Coca-Cola is the world’s largest soft drink manufacturer, and one of the most recognised brands in the world. Yet for many people throughout Latin America, it is instead known for its use of human rights abuses to quash the unionisation of its workers. The centre of this dispute has been the bottling plants throughout Colombia, the most dangerous place in the world in which to organise a union, where workers have been targeted by a concerted campaign of violence, kidnappings, and even murder. In fact, since 1990, nine union leaders have been killed by paramilitary organisations with known links to Coca Cola management. In 2001 and 2006 the American-based United Steelworkers and the International Labor Rights Fund brought lawsuits against Coca Cola on behalf of SINALTRAINAL, the Colombian food and beverage union. In spite of multiple testimonies and independent reports corroborating their allegations, a Miami court found in favour of Coca Cola, and all charges were dropped.

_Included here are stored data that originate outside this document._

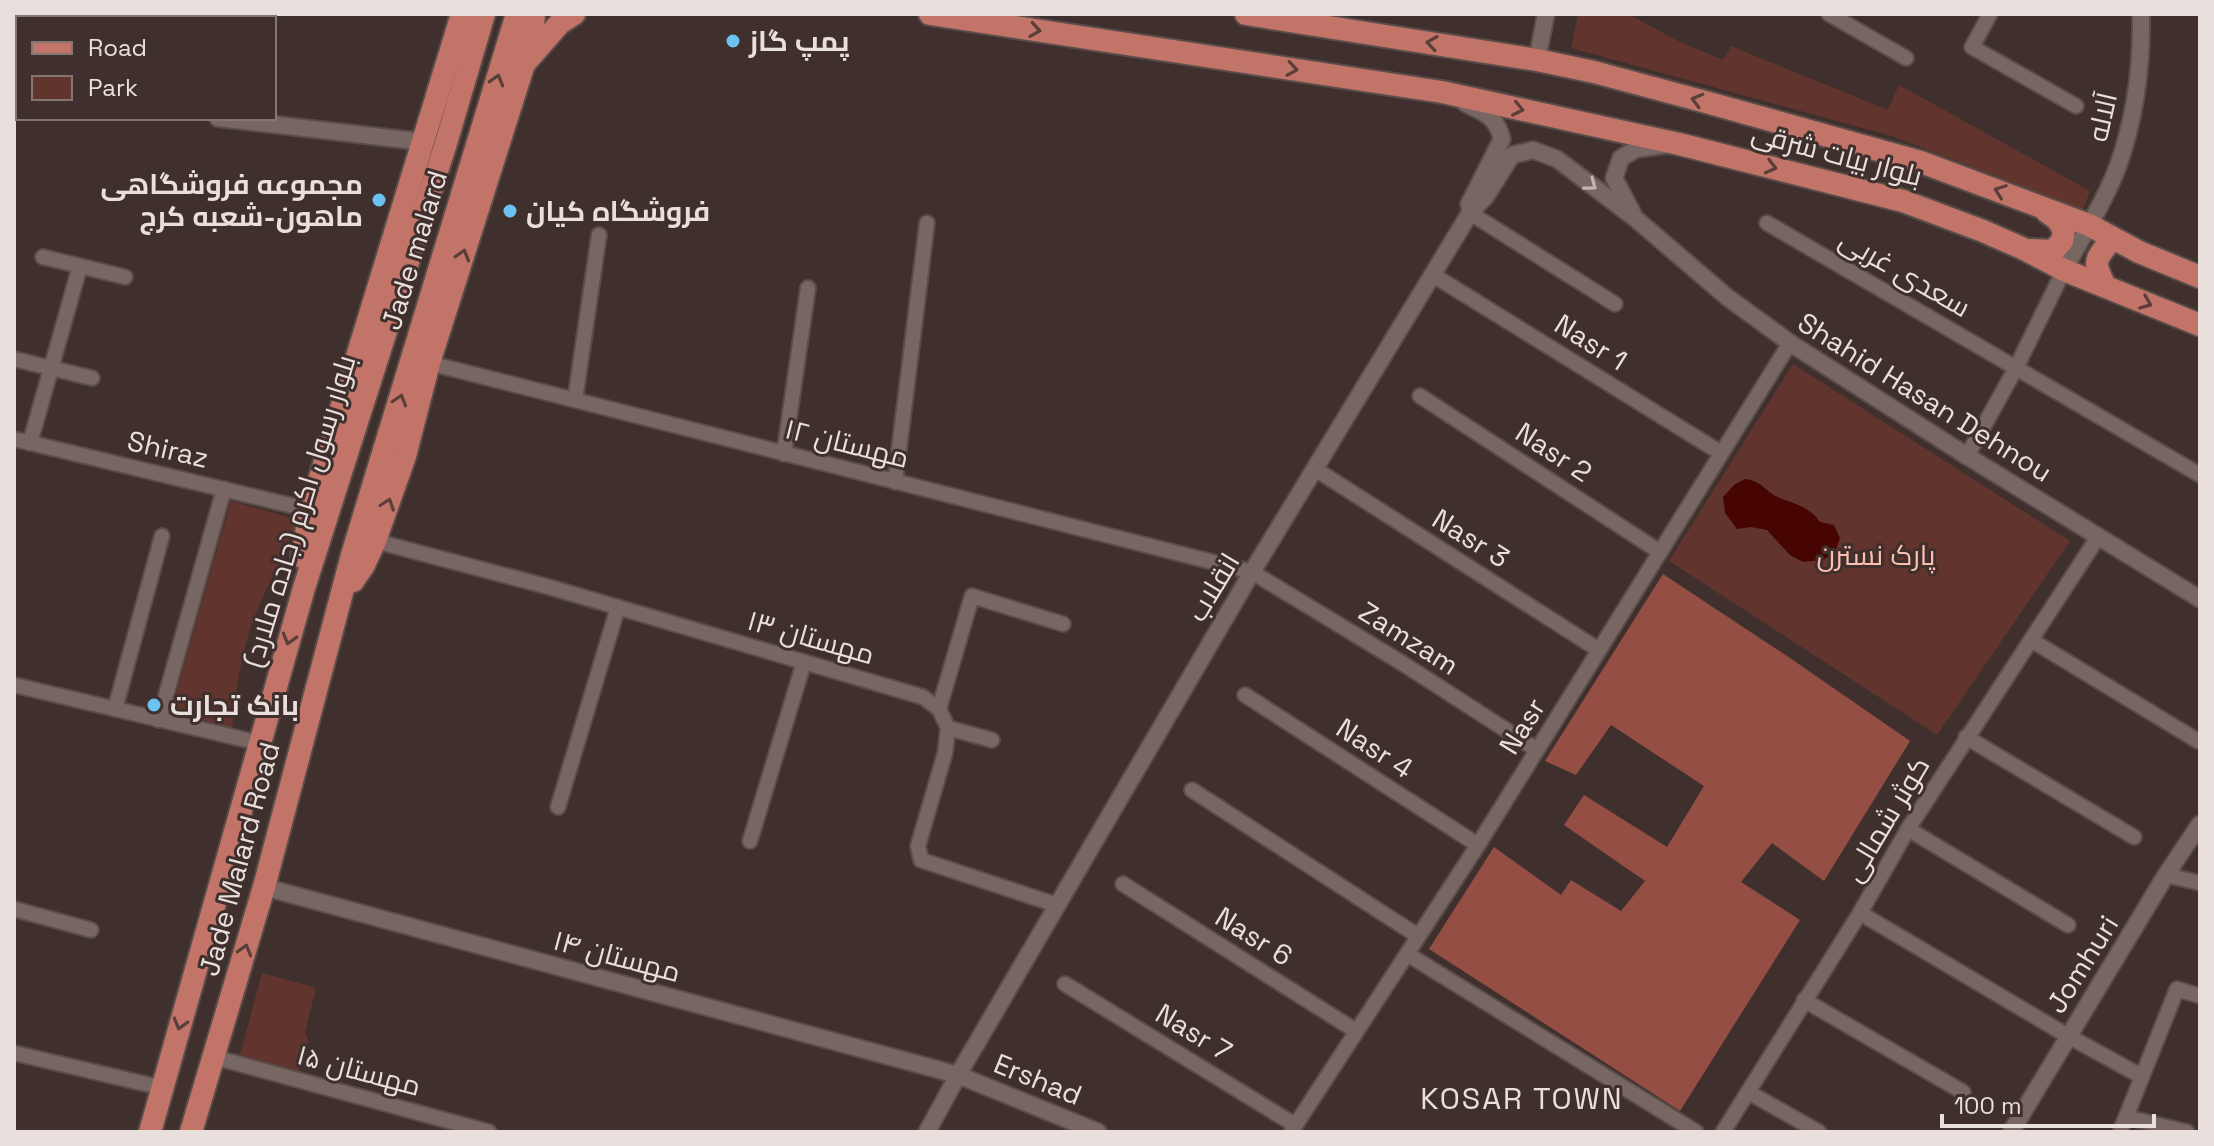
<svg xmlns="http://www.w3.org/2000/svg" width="2214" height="1146" viewBox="0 0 2214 1146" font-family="'Space Grotesk',Cairo,sans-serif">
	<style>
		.green { fill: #61342d }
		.forest { fill: #954e43 }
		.water { fill: #470502 }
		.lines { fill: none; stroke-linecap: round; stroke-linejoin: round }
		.minor-casing { stroke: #594c49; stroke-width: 18 }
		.tertiary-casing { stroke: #594c49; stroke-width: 20 }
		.primary-casing { stroke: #594c49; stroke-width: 26 }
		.minor { stroke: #786662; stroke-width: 14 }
		.tertiary { stroke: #786662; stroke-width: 16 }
		.primary { stroke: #c37468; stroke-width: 22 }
		.oneway { stroke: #5a3e39 }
		.oneway2 { stroke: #c1b5b2 }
		.poi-dot { fill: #6cc3f2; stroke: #40302d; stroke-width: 3 }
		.labels { text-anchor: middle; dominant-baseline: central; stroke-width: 6; stroke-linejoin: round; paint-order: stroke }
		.poi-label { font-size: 28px; font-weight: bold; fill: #e9dfdd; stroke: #40302d; text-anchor: start }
		.street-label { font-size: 28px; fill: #e9dfdd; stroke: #40302d }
		.park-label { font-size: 28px; fill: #fdbdb1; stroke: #40302d }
		.neighbourhood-label { font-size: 30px; letter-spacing: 2px; fill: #e9dfdd; stroke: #40302d }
	</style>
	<rect width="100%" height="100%" fill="#40302d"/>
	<g class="green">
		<path d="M 1578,14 L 1628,14 L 1676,40 L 1723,60 L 1731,46 L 1888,110 L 1899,85 L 2090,191 L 2083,210 L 1892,136 L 1571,48 Z"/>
		<path d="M 1793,364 L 2070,541 L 1937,735 L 1669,561 Z"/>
		<path d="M 231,501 L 288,517 L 296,527 C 283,558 266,587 254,618 C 241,654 236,690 232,728 L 171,711 Z"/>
		<path d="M 262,973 L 316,988 L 305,1032 L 308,1040 L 299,1071 L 240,1055 Z"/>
	</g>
	<path class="forest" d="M 1663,574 L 1790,658 L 1910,741 L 1824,881 L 1772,843 L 1741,882 L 1800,920 L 1680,1111 L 1429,949 L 1494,847 L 1561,895 L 1571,880 L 1621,911 L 1645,881 L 1564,825 L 1584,795 L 1667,847 L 1704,786 L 1611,725 L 1576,775 L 1545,761 Z"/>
	<path class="water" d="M 1745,479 C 1763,481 1765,492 1780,498 C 1795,504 1810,507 1820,522 L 1834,525 L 1840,538 L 1835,552 L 1823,560 L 1803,562 L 1790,555 L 1767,530 L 1751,527 L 1737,529 L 1725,513 L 1723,497 L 1734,485 Z"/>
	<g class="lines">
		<defs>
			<g id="minor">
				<path d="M 1829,14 L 1906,58"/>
				<path d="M 1990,14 L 1972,47 L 2076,106"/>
				<path d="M 1470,213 L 1615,304"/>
				<path d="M 1767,223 L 2200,475"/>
				<path d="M 43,257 L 125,277"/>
				<path d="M 1433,275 L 1721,453"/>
				<path d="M 14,359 L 92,378"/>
				<path d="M 429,363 L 1252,572 L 1402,663 L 1537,750"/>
				<path d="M 1420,396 L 1660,552"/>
				<path d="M 575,400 L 599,235"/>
				<path d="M 14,439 L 310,510"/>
				<path d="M 30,443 L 80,266"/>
				<path d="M 784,454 L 808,288"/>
				<path d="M 1967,456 L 2016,368 L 2064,270"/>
				<path d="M 1315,469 L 1599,650"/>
				<path d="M 895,482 L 927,223"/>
				<path d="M 375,541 L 549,587 L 923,697 L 939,709 L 948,728 L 945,753 L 918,846 L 921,860 L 1057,905"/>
				<path d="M 2031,640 L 2198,741"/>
				<path d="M 14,685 L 259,743"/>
				<path d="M 1245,695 L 1478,845"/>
				<path d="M 115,709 L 162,536"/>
				<path d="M 939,709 L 972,596 L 1063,624"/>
				<path d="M 159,720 L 224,489"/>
				<path d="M 948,728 L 992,740"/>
				<path d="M 1966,737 L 2134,837"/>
				<path d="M 1192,790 L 1418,936"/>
				<path d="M 558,807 L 618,607"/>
				<path d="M 1908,829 L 2068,925"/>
				<path d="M 750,841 L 804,662"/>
				<path d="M 2166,875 L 2200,883"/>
				<path d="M 1123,884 L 1356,1031"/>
				<path d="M 14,909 L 91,930"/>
				<path d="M 1860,913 L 2068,1036 L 2141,1076"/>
				<path d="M 1412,957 L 1696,1132"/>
				<path d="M 1065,984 L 1295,1125"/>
				<path d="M 1804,1000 L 1963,1092"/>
				<path d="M 14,1053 L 163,1088"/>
				<path d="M 214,1057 L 489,1132"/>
				<path d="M 1748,1092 L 1819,1132"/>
				<path d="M 2126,1117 L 2187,1132"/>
				<path d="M 1291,1132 L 1478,845 L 1790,343"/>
				<path d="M 1723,1132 L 1860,913 L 1908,829 L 2098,537"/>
				<path d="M 2120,1132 L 2177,989 L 2200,996"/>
			</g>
			<g id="tertiary">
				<path d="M 1537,60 L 1546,14"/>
				<path d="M 14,94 L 18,94"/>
				<path d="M 1465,103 C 1485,113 1496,116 1502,139 L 1469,204 L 1470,209"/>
				<path d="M 218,118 L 424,142"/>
				<path d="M 1633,214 L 1614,178 L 1621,158 L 1636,149 L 1665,145"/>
				<path d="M 2064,270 C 2082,237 2105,201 2118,166 C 2135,118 2142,64 2141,14"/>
				<path d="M 264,887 L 958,1075 L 1098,1132"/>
				<path d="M 927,1132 L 958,1075 L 1252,572 L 1470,213 L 1486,196 L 1512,155 L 1533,150 L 1557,159 L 1636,219 L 1727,297 L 1790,343 L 1967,456 L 2200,599"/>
				<path d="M 2011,1132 L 2166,875 L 2200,824"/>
			</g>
			<g id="primary">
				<path d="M 930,14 L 1442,92 L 1679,144 L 1903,201 L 1983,231 L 2024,249 L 2064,270 L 2200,325"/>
				<path d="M 1246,14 L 1537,60 L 1594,72 L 1702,101 L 1921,162 L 2089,225 L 2139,252 L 2200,277"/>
				<path d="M 525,58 L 533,27 L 534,14"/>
				<path d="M 2030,250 L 2053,251 L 2062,241 L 2064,230 L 2057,219 L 2047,212"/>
				<path d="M 2105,286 C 2092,259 2095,262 2112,238"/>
				<path d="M 302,557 L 310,510 L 462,14"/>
				<path d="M 353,581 L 364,565 L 375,541 L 405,456 L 429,363 L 524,64 L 560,23 L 574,14"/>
				<path d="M 150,1132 L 304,588 L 447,140 L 484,14"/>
				<path d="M 191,1132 L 264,887 L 352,555 L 517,14"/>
			</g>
		</defs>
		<use href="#minor" class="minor-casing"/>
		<use href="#tertiary" class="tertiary-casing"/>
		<use href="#primary" class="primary-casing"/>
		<use href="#minor" class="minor"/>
		<use href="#tertiary" class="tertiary"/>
		<use href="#primary" class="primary"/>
	</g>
	<defs><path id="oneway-chevron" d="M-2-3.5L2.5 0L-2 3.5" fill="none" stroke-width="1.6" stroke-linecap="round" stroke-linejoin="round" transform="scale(2)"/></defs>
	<g class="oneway">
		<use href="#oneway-chevron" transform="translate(1035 30) rotate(9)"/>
		<use href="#oneway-chevron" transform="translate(1432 43) rotate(-171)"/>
		<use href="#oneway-chevron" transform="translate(1292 69) rotate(9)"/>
		<use href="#oneway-chevron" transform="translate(497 80) rotate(-74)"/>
		<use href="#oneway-chevron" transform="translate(1697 100) rotate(-165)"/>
		<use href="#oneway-chevron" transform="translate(1518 109) rotate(12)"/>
		<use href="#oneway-chevron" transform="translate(1771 167) rotate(14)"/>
		<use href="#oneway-chevron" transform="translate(2000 191) rotate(-160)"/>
		<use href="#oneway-chevron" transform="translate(463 255) rotate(-73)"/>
		<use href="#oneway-chevron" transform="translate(2146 303) rotate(22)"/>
		<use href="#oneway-chevron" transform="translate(400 400) rotate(-73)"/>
		<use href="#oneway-chevron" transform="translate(388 504) rotate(-71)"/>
		<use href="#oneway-chevron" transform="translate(289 639) rotate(106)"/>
		<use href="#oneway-chevron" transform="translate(245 950) rotate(-74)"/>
		<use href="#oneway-chevron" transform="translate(180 1024) rotate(106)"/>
	</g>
	<use class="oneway2" href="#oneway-chevron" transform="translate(1591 185) rotate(37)"/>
	<g class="poi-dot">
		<circle cx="733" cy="41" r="8"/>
		<circle cx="379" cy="200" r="8"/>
		<circle cx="510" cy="211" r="8"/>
		<circle cx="154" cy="705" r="8"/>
	</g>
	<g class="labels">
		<g class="poi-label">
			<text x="749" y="41">پمپ گاز</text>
			<text x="363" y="184" text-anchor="end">مجموعه فروشگاهی<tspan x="363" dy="32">ماهون-شعبه کرج</tspan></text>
			<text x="526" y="211">فروشگاه کیان</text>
			<text x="170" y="705">بانک تجارت</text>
		</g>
		<g class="street-label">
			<text transform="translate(2102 117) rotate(-77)">آلاله</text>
			<text transform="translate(1837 154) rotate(15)">بلوار بیات شرقی</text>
			<text transform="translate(414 250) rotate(-73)">Jade malard</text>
			<text transform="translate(1905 273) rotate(30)">سعدی غربی</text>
			<text transform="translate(1591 342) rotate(32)">Nasr 1</text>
			<text transform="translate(1925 397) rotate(32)">Shahid Hasan Dehnou</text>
			<text transform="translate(847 443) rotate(14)">مهستان ۱۲</text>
			<text transform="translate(168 449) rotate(13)">Shiraz</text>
			<text transform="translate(1554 452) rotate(33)">Nasr 2</text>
			<text transform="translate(299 511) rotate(-73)">بلوار رسول اکرم (جاده ملارد)</text>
			<text transform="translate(1471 538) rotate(32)">Nasr 3</text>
			<text transform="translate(1213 587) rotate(-59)">انقلاب</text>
			<text transform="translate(811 637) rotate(16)">مهستان ۱۳</text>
			<text transform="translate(1409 638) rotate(32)">Zamzam</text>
			<text transform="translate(1522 726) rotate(-58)">Nasr</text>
			<text transform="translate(1375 748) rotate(33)">Nasr 4</text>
			<text transform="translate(1886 819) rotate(-59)">کوثر شمالی</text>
			<text transform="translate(239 859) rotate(-75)">Jade Malard Road</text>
			<text transform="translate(1254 936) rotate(32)">Nasr 6</text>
			<text transform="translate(617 956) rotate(15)">مهستان ۱۴</text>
			<text transform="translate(2082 964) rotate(-58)">Jomhuri</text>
			<text transform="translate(1194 1032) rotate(31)">Nasr 7</text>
			<text transform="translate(359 1070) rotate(15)">مهستان ۱۵</text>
			<text transform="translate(1038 1079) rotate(22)">Ershad</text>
		</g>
		<g class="park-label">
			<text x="1876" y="555">پارک نسترن</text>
		</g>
		<g class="neighbourhood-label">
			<text x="1522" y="1098">KOSAR TOWN</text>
		</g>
	</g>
	<rect width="2214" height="1146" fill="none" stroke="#e9dfdd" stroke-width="32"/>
	<rect x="16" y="16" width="260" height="104" fill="#40302d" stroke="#847673" stroke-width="2"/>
	<rect x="32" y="42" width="40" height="12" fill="#c37468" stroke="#847673" stroke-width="2"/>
	<text x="88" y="56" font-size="24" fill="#e9dfdd">Road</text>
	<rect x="32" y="76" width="40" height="24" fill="#61342d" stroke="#847673" stroke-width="2"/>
	<text x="88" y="96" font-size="24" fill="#e9dfdd">Park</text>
	<path d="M1942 1114v12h212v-12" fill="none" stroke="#e9dfdd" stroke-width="4"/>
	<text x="1954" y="1114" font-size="24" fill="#e9dfdd" stroke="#40302d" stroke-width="6" paint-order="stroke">100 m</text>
</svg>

While the Colombian case is perhaps the most well-known Coca Cola controversy, it is by no means the only one. Guatemalan workers have reported similar abuses, while Coca Cola’s sugar suppliers in El Salvador have been documented using child labour in dangerous and exhausting sugarcane harvesting. In Mexico, the country with the world’s highest per-capita consumption of Coca Cola, the company has been accused of building a monopoly, avoiding taxes, and using its political and economic clout to buy up vital water concessions for bottling and dumping, many of which lie within indigenous areas.
LASC has been an active source of support during these disputes. In 2003, LASC hosted two members of SINALTRAINAL, giving them a platform and a chance to express their views without fear of repression. LASC member Gearóid Ó Loingsigh also went to Bogotá as part of this mutual exchange, and interviewed SINALTRAINAL president Javier Correa. We also campaigned extensively to boycott Coca Cola products, reaching several important successes and alliances including the support of well-known bars in Belfast and Derry, SIPTU, and the Student Unions of Trinity College and UCD.